Tradisi yang Terancam Hilang
-
Peusijuek (Tepung Tawar):
Tradisi adat Aceh ini menjadi simbol berkah, doa, dan restu dalam berbagai momen penting seperti pernikahan, naik haji, pindah rumah, hingga kelahiran. Kini, banyak acara keluarga yang meninggalkan tradisi ini demi acara yang “lebih modern”. -
Didong dan Hikayat:
Seni tutur dan nyanyian syair ini dulunya hidup di surau dan balai-balai desa, menjadi sarana pendidikan dan hiburan rakyat. Kini, mereka bersaing ketat dengan video singkat 30 detik yang mengutamakan hiburan instan. -
Tari-tarian adat seperti Saman dan Seudati:
Meski masih tampil di acara resmi, pelestariannya di kalangan remaja mulai minim. Mereka lebih antusias membuat konten dance global daripada berlatih tarian yang membutuhkan disiplin dan makna spiritual. -
Bahasa Aceh dalam komunikasi harian:
Banyak keluarga muda di kota memilih menggunakan Bahasa Indonesia atau bahasa gaul digital, menyebabkan generasi muda mulai kesulitan memahami bahasa ibu mereka sendiri.
Apa Penyebabnya?
-
Ketidaksadaran akan nilai budaya lokal.
Generasi muda tidak diajak mengenal akar budayanya dengan bangga. -
Absennya pendidikan budaya di sekolah dan keluarga.

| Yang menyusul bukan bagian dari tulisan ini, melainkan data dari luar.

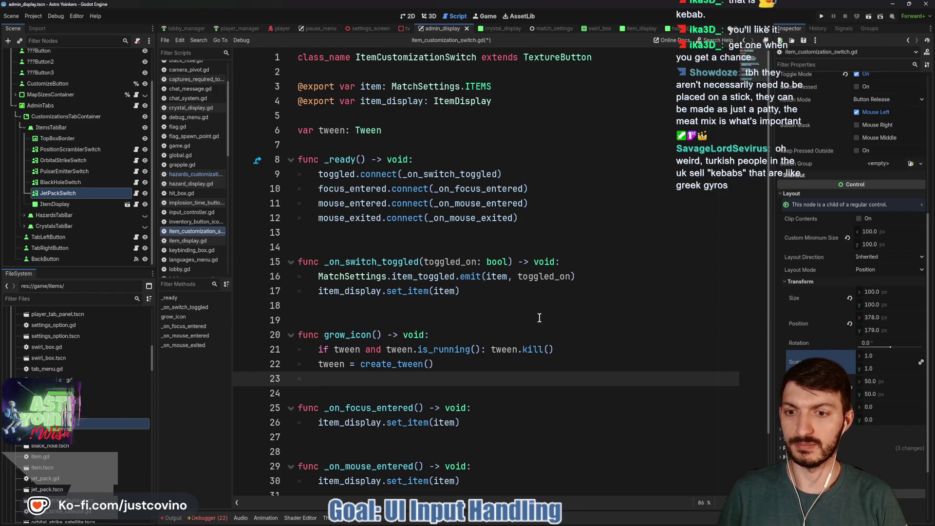
{"action": "type", "text": "twe"}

Kurikulum terlalu fokus pada aspek akademik dan digital, melupakan pembentukan identitas budaya. -
Romantisasi budaya asing dan pengaruh media sosial.
Budaya luar dikemas menarik, penuh warna dan pengaruh selebritas, membuat budaya lokal terasa “jadul” dan tidak keren.
Refleksi: Budaya Digital Bukan Musuh, Tapi Harus Dikendalikan
Kita tidak bisa menolak perkembangan zaman, tapi kita bisa memutuskan apa yang akan kita bawa bersama zaman itu. Budaya digital harus menjadi alat untuk memperkenalkan kekayaan tradisi Aceh, bukan menggantikan atau menghapusnya. Misalnya:
- Konten budaya Aceh di media sosial bisa menjadi jembatan edukasi.
- Kampanye digital pelestarian adat bisa melibatkan influencer lokal.
- Festival budaya online, lomba baca hikayat atau konten kreatif bertema tradisi.
Penutup: Jika Kita Tak Merawat, Kita Akan Kehilangan
Jika anak-anak Aceh hari ini tak lagi mengenal Peusijuek, tak tahu makna Didong, dan tak mengerti bahasa ibunya sendiri, maka beberapa generasi ke depan Aceh mungkin hanya akan hidup sebagai nama di peta—bukan sebagai peradaban yang hidup.
Budaya yang tidak dirawat bukan sekadar hilang. Ia akan tergantikan, dan yang menggantikan belum tentu sejalan dengan nilai-nilai luhur kita.
Era digital adalah tantangan, tapi juga peluang. Yang dibutuhkan adalah kesadaran kolektif: dari keluarga, sekolah, pemerintah, dan media lokal untuk menjadikan budaya Aceh bukan sekadar kenangan, tapi masa depan.